▶
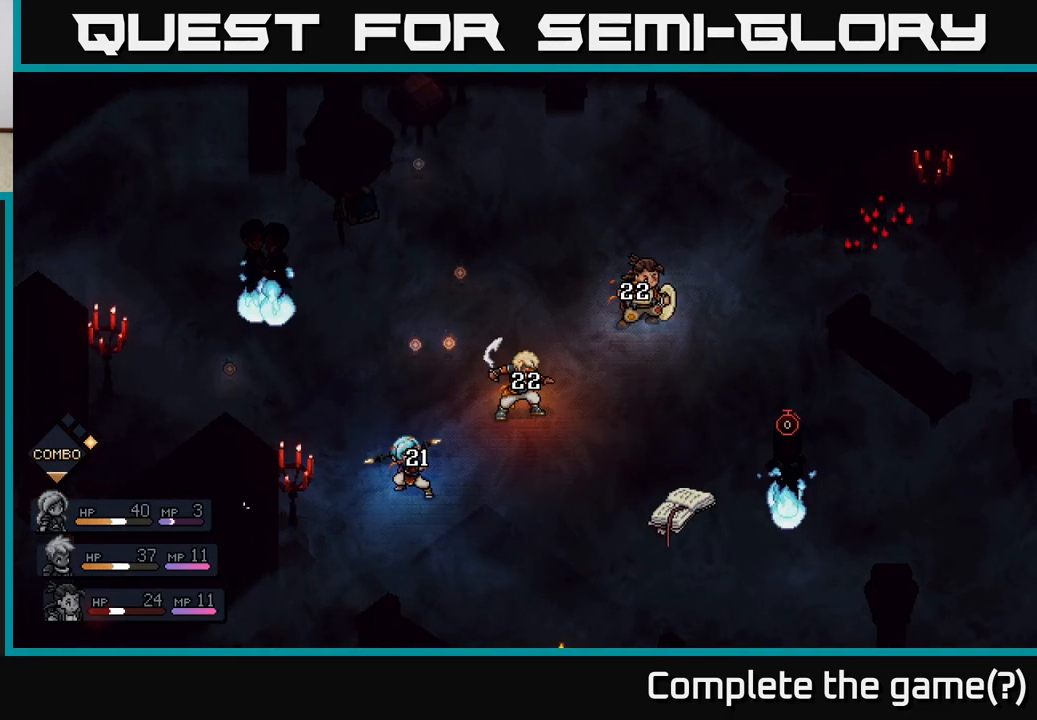
{"buttons": [], "left_stick": "center", "right_stick": "center", "events": []}
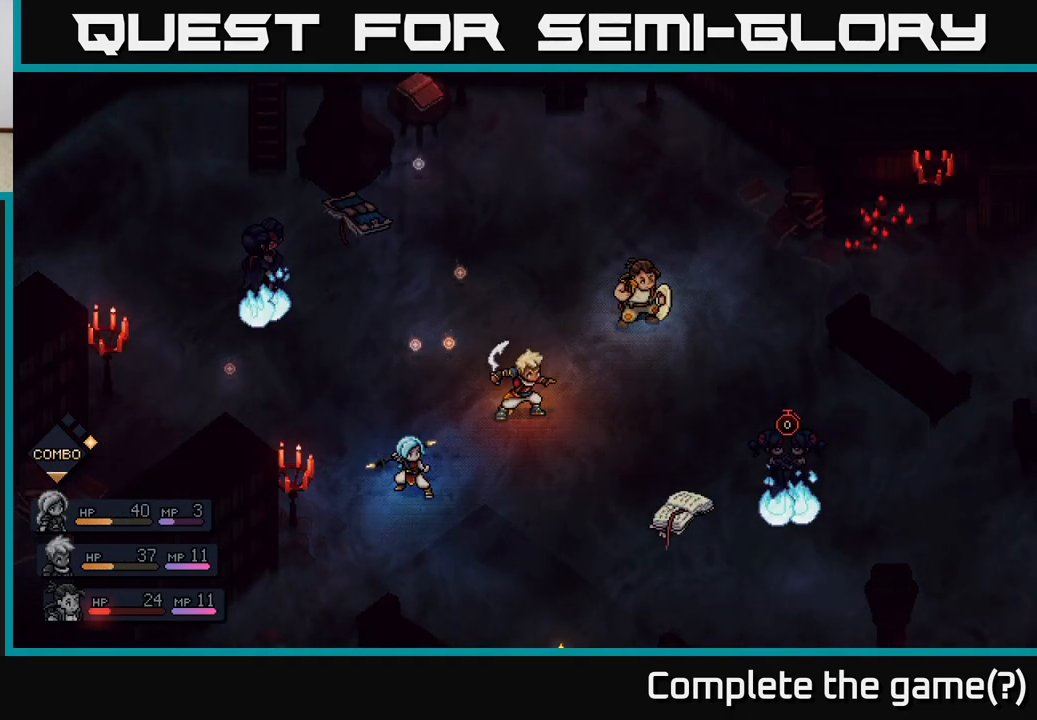
{"buttons": [], "left_stick": "center", "right_stick": "center", "events": []}
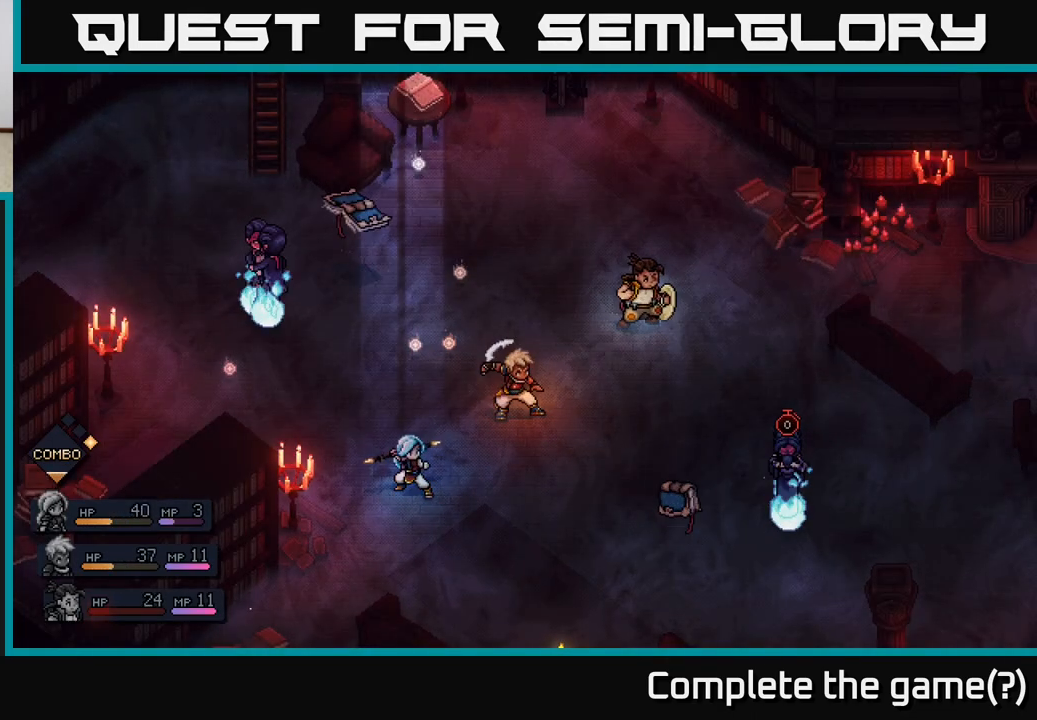
{"buttons": [], "left_stick": "center", "right_stick": "center", "events": []}
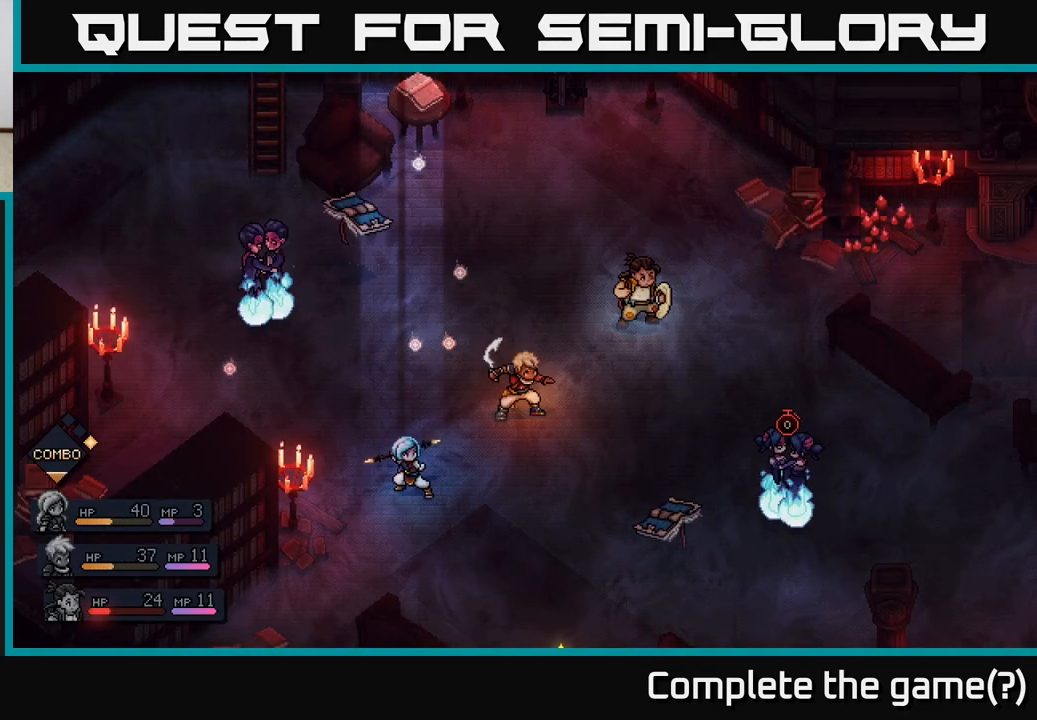
{"buttons": [], "left_stick": "center", "right_stick": "center", "events": []}
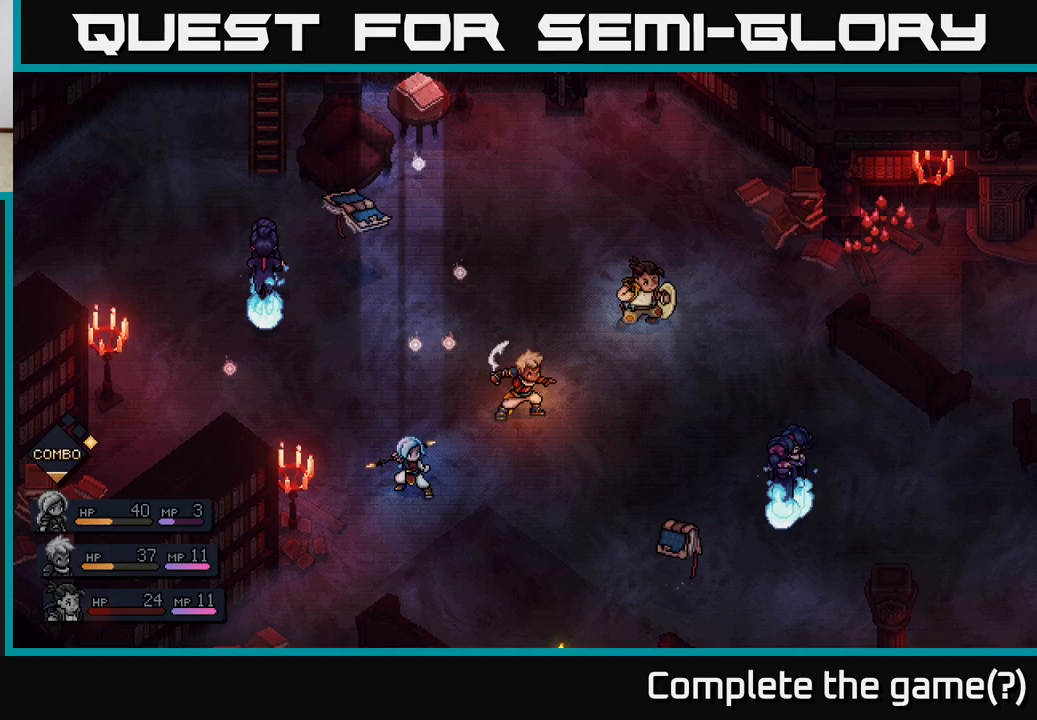
{"buttons": [], "left_stick": "center", "right_stick": "center", "events": []}
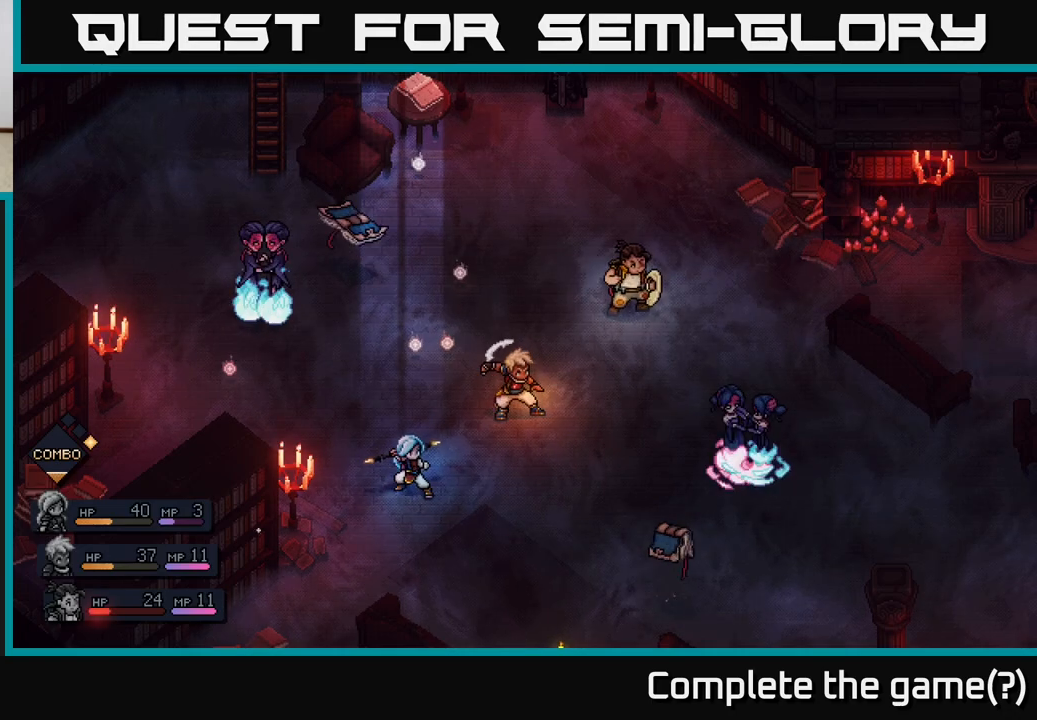
{"buttons": [], "left_stick": "center", "right_stick": "center", "events": []}
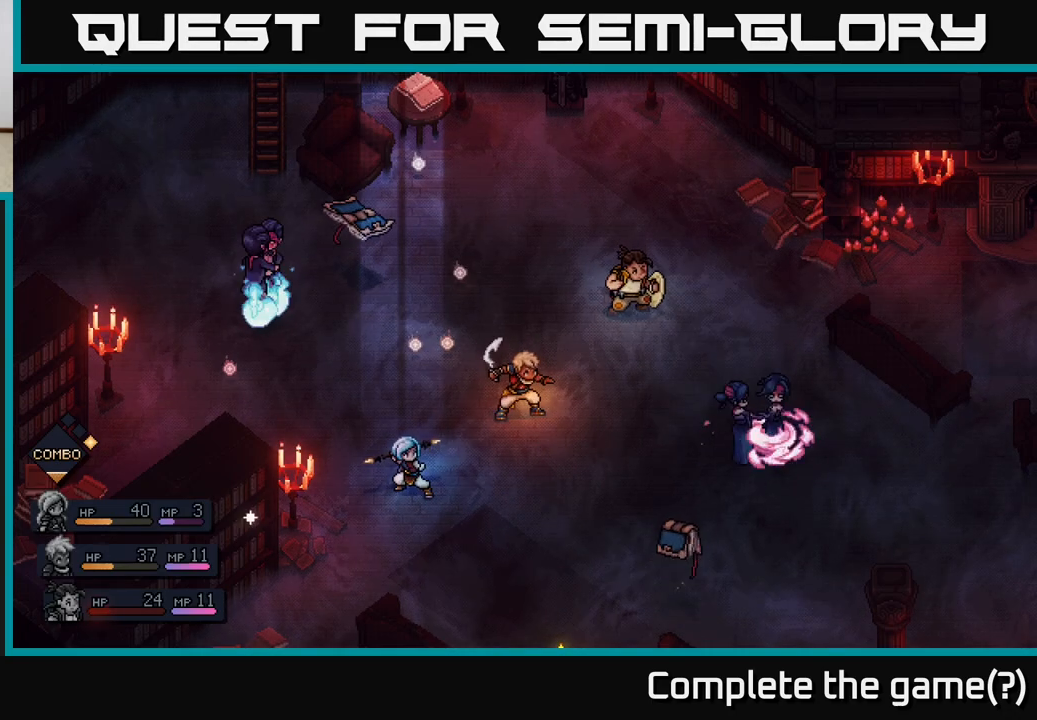
{"buttons": [], "left_stick": "center", "right_stick": "center", "events": []}
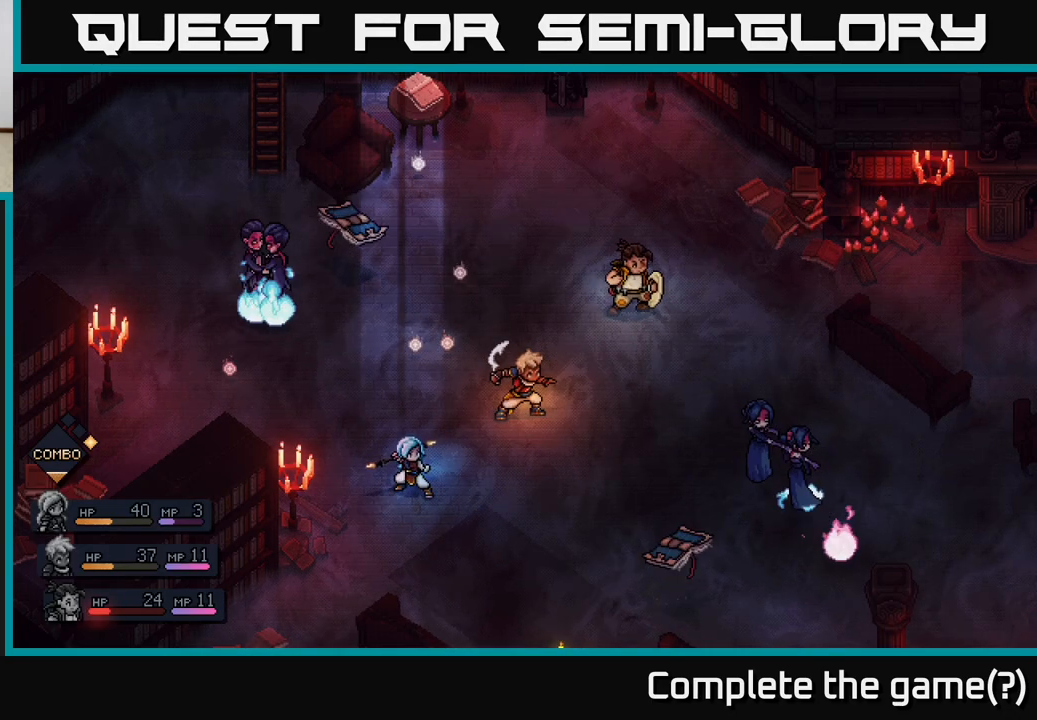
{"buttons": [], "left_stick": "center", "right_stick": "center", "events": []}
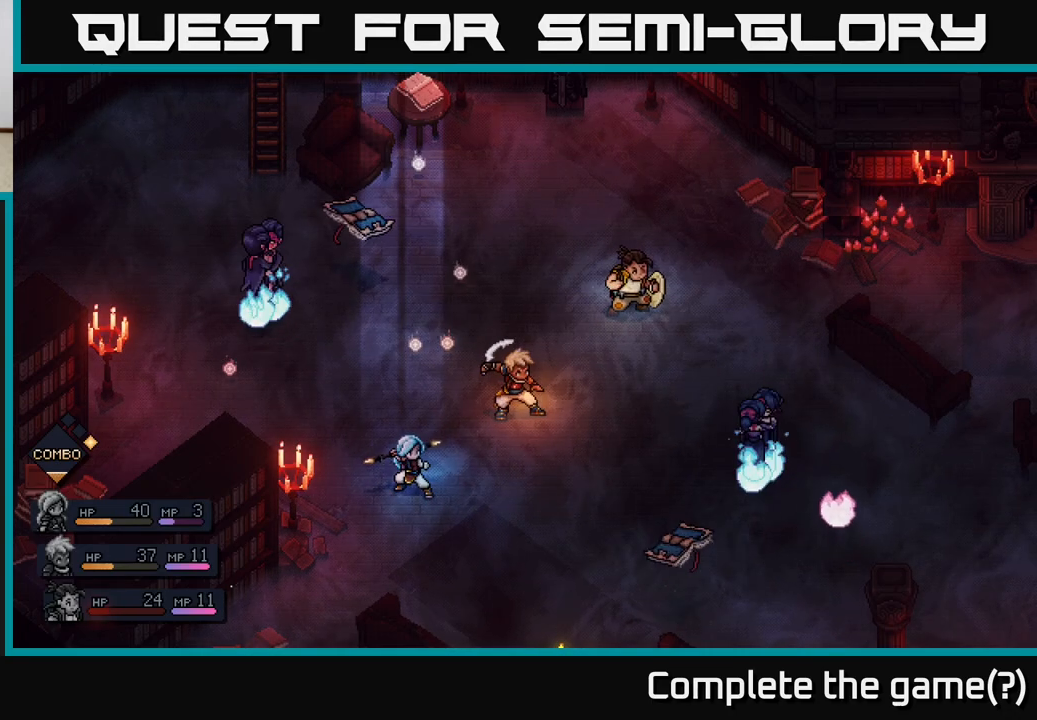
{"buttons": [], "left_stick": "center", "right_stick": "center", "events": []}
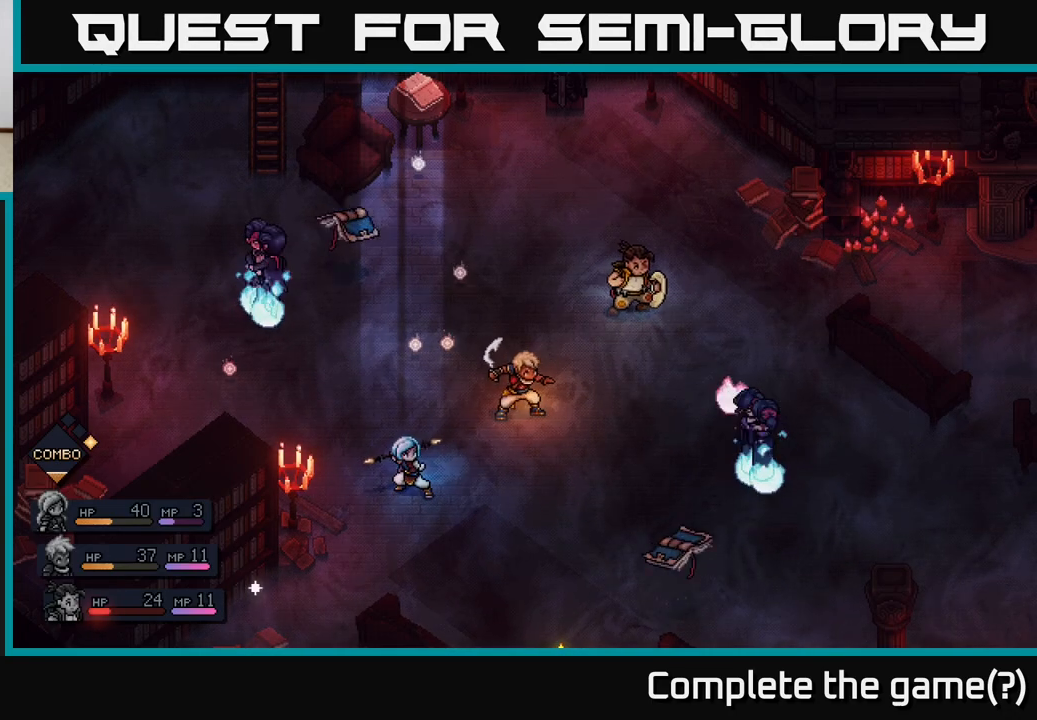
{"buttons": [], "left_stick": "center", "right_stick": "center", "events": [[283, "A", "down"], [467, "A", "up"]]}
◀
◆ Work to complete: Restate every line of the data above word for word, with the images removed.

◆ Answer for the task:
{"buttons": [], "left_stick": "center", "right_stick": "center", "events": []}
{"buttons": [], "left_stick": "center", "right_stick": "center", "events": []}
{"buttons": [], "left_stick": "center", "right_stick": "center", "events": []}
{"buttons": [], "left_stick": "center", "right_stick": "center", "events": []}
{"buttons": [], "left_stick": "center", "right_stick": "center", "events": []}
{"buttons": [], "left_stick": "center", "right_stick": "center", "events": []}
{"buttons": [], "left_stick": "center", "right_stick": "center", "events": []}
{"buttons": [], "left_stick": "center", "right_stick": "center", "events": []}
{"buttons": [], "left_stick": "center", "right_stick": "center", "events": []}
{"buttons": [], "left_stick": "center", "right_stick": "center", "events": [[283, "A", "down"], [467, "A", "up"]]}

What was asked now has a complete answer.